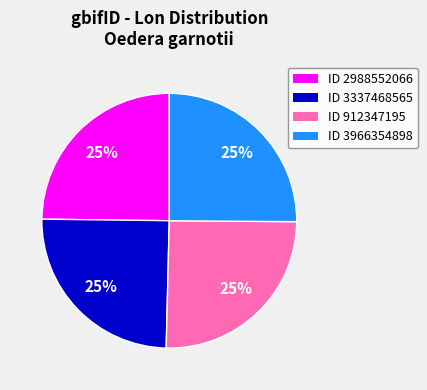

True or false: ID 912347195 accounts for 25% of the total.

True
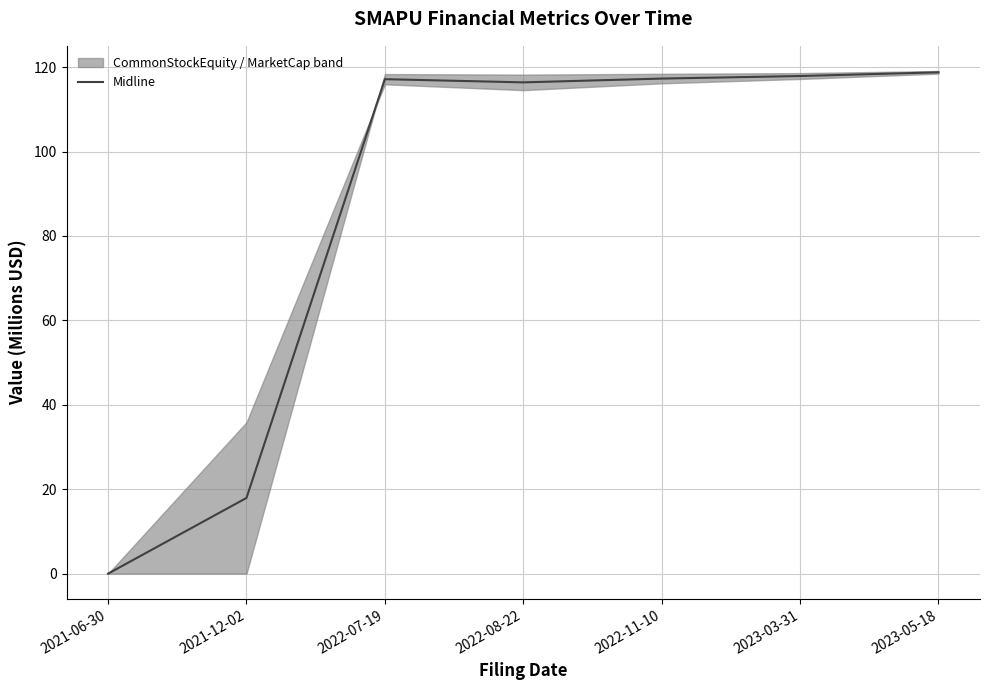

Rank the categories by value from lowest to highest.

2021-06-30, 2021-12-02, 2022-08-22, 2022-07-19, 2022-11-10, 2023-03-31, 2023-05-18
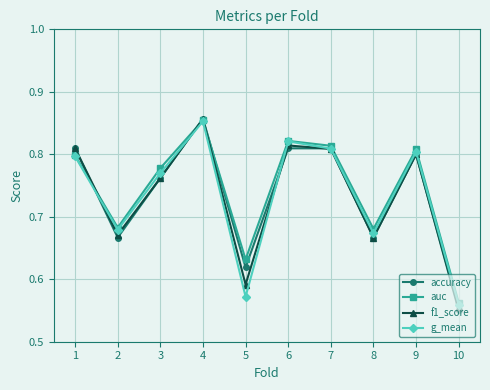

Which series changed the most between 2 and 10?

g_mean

▬▬▬▬▬▬▬▬▬▬

Rewrite the records above as a JSON list of strings, one string per line and no blank lines. Leave the pictures out.

[
  "True or false: ID 912347195 accounts for 25% of the total.",
  "True",
  "Rank the categories by value from lowest to highest.",
  "2021-06-30, 2021-12-02, 2022-08-22, 2022-07-19, 2022-11-10, 2023-03-31, 2023-05-18",
  "Which series changed the most between 2 and 10?",
  "g_mean"
]